Her first husband was a businessman called Bill Sankey, who reminded her of her father. This was surprising given that her father, a First World War veteran and statistician for the Civil Service, would beat her with a leather strap when he was angry.

“Bill was 13 years older than me and those were the days when your husband was always right. It took me a long time to realise I was more capable than some of the men I knew. It was maddening it took so long. We were supposed to emigrate to Canada where the plan was that I would ditch my whole career, but then I made a last film in Spain and I found it lovely being away on location, not haunted by his jealousy all the time.” Did she…?

“I behaved like a very good wife all the time we were apart.

I must have been mad. I posted money to Toronto to help him get established. It all disappeared.”

Did he feel threatened by her having a successful career? “He loved the money I earned but he was jealous beyond belief. He was always looking for people to bash and it was dreadful. I suppose when you see two actors snogging on stage or screen you think they must be enjoying it, and sometimes you do, but it’s just a job. Even if it could be quite a pleasurable job when it was Sean Connery.” Did she fancy him? A roll of the eyes. “Yeees.” There was a sexual frisson on the set? “Of course.” Did anything become of it? “No, because I was married. But it was very tempting. He was so sexy. I disapprove of him strongly now.” Why? “Because I don’t think you should accept a title from a country and then pay absolutely no tax towards it. He wants it both ways. I don’t think his principles are very high.”

Blackman lives alone these days, but sees her two children (both adopted with her second husband, the late actor Maurice Kaufmann) and grandchildren regularly. She insists that she only takes work if it sounds interesting, but you suspect her still working has something to do with her Equitable Life pension, or rather her lack of one. The fund went bust in 2000 and Blackman has been campaigning for its members to be compensated ever since. She narrows her eyes jokily. “I just want justice. I was sold mine when they knew they had no money. It was fraud. I have been able to work on in this profession after 60, but others weren’t able to, and they are left so bitter. It makes me so angry. The people in Equitable Life should be in prison.”

I find myself reminded of Blackman’s reputation as a scrapper. She has, she says, “a terribly good uppercut. When I was 10 or 11 I knocked out two boys who were bullying my younger brother. I can’t stand bullies. My mother was horrified but they had to learn.”
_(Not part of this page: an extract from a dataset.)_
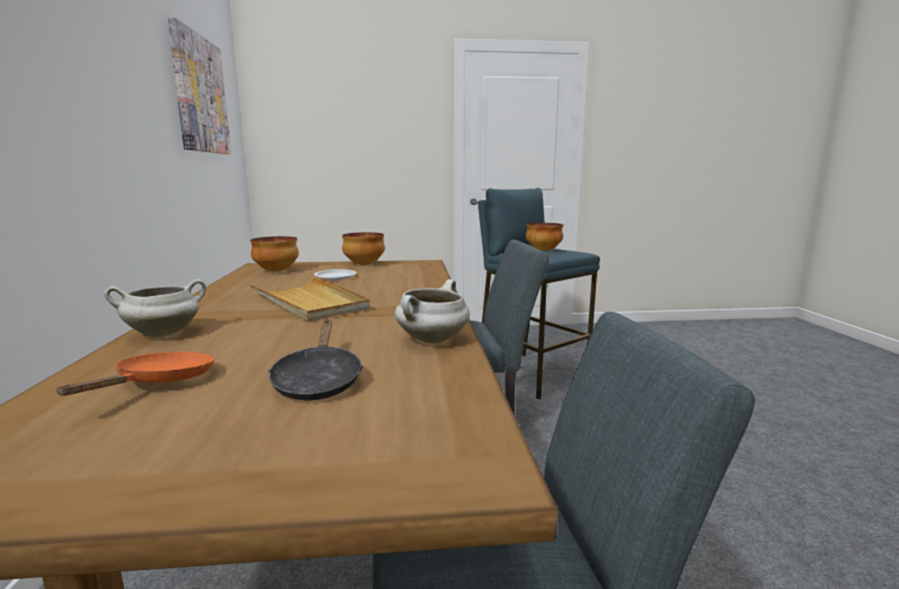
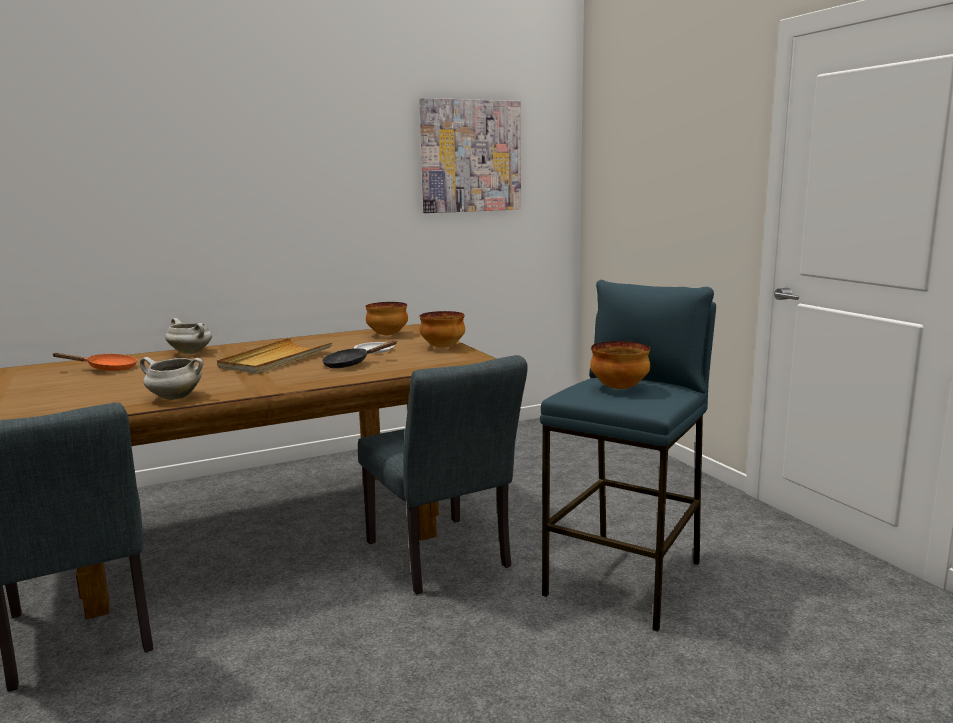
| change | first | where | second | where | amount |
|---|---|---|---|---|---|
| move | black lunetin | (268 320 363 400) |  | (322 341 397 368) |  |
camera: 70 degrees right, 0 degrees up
Does she still have a quick temper? “I don’t think so, but maybe I take after my father. It’s more that I just couldn’t bear seeing injustice. I once got out of my car to intervene in a fight between a couple of boys, because it was so unfair.” And she knocked out a couple of her fellow actors during her acting career, Tony Booth being one of them. “Yes, I left one dizzy for a few minutes after giving them a karate chop on the neck. I don’t think I could do that stuff any more.”